Andexanet is effective in decreasing the activity of rivaroxaban and apixaban within 2 to 5 minutes of administration. It competitively inhibits the factor Xa active site, blocking obtainable receptors for anticoagulation. It also binds directly and seizes apixaban and rivaroxaban in the vasculature.1
In a two-part randomized controlled trial, anti-factor Xa was decreased 94% and 92% for apixaban- and rivaroxaban-treated patients, respectively, compared to 21% and 11% in the placebo arm. Thrombin generation was more than 95% restored in both populations compared to less than 11% (rivaroxaban) and 7% (apixaban) during placebo restoration.1 In the Andexxa-4 trial, 79% of patients were considered at hemostasis and 18% experienced thrombotic events 12 hours postinfusion. Reinitiating anticoagulation therapy following homeostasis is essential, especially in high thrombotic-risk patients.3
Evidence of clinical toxic effects is minimal; however, the safety of administering more than one dose has not been evaluated.4 Andexanet alfa is associated with thromboembolic events, ischemic events, cardiac arrest, and sudden death.2 Therefore, its use should be restricted for emergency situations due to life-threatening or uncontrolled bleeding.4 Less severe adverse effects include urinary tract infections, pneumonia, and infusion-related reactions.2
Andexanet alfa must be administered intravenously. Dissolution for each vial is approximately 3 to 5 minutes and requires coordination between providers, pharmacists, and nursing staff.4
The effects of andexanet alfa are sustained when dosed as a bolus following an IV infusion.1 Bolus doses are targeted at 30 mg/min followed 2 minutes later by an infusion.4 Effective dosing regimens include: Low dose: 400 mg IV bolus followed by 4 mg/minute IV infusion for up to 120 minutes.2 Low dose requires 4 vials bolus plus 5 vials for infusion.
High dose: 800 mg IV bolus followed by 8 mg/minute IV infusion for up to 120 minutes.2 High dose requires 8 vials bolus plus 10 vials for infusion.4 See the Table for more information.
1. Siegal DM, et al. Andexanet alfa for reversal of factor Xa inhibitor activity. N Engl J Med 2015; 373:2413-24.

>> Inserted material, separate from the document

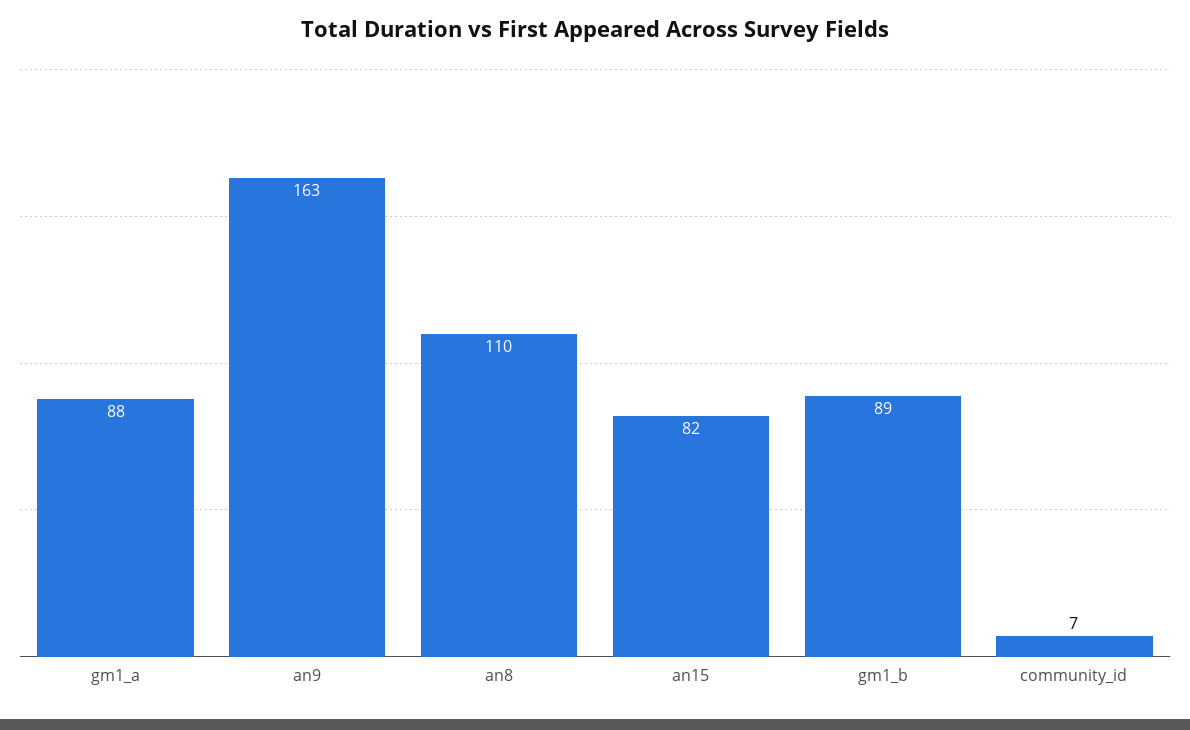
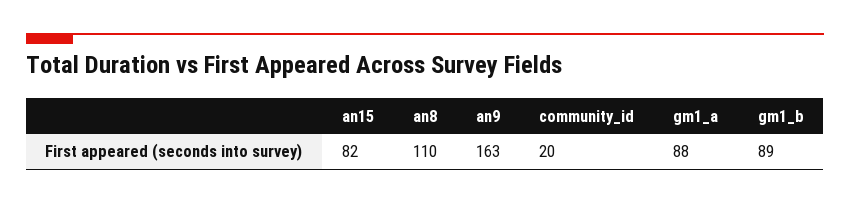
community_id: 7 -> 20

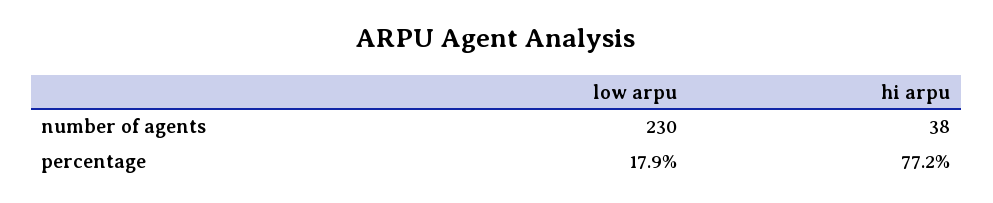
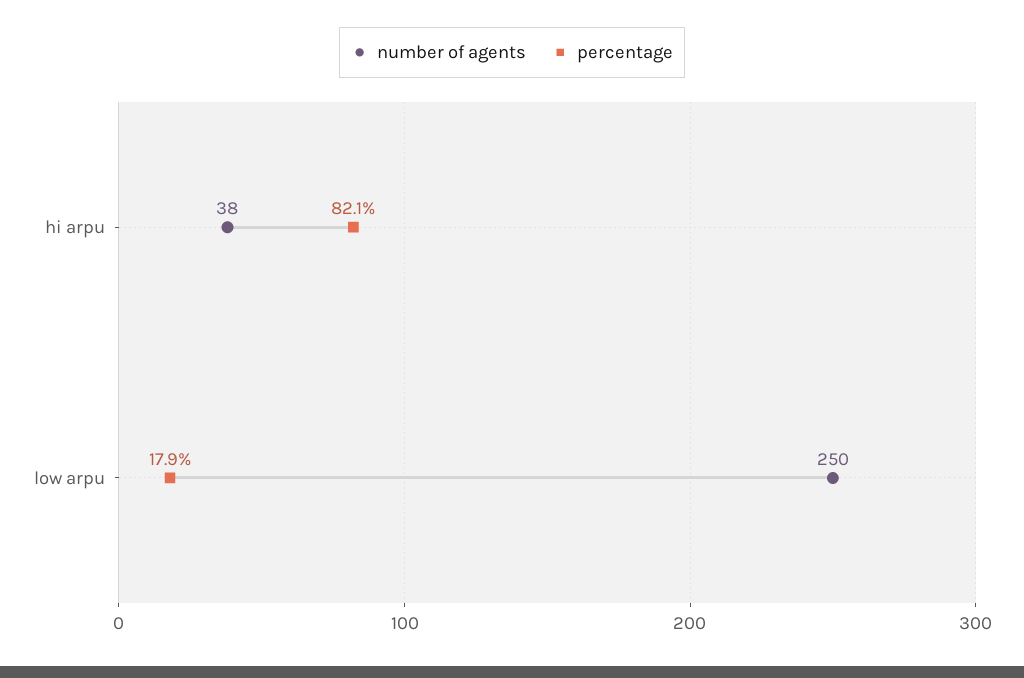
number of agents, low arpu: 230 -> 250
percentage, hi arpu: 77.2 -> 82.1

2. Andexanet alfa. Lexi-Drugs. Lexicomp. Wolters Kluwer Health, Inc. Riverwoods, IL. Available at http://online.lexi.com/lco/action/doc/retrieve/docid/patch_f/6640361. Accessed September 30, 2018.
3. Connolly SJ, et al. Andexanet alfa for acute major bleeding associated with factor Xa inhibitors. N Engl J Med 2016; 375:1131-1141.
4. Andexanet alfa (Andexxa) package insert. South San Francisco, CA: Portola Pharmaceuticals, Inc.; 2018.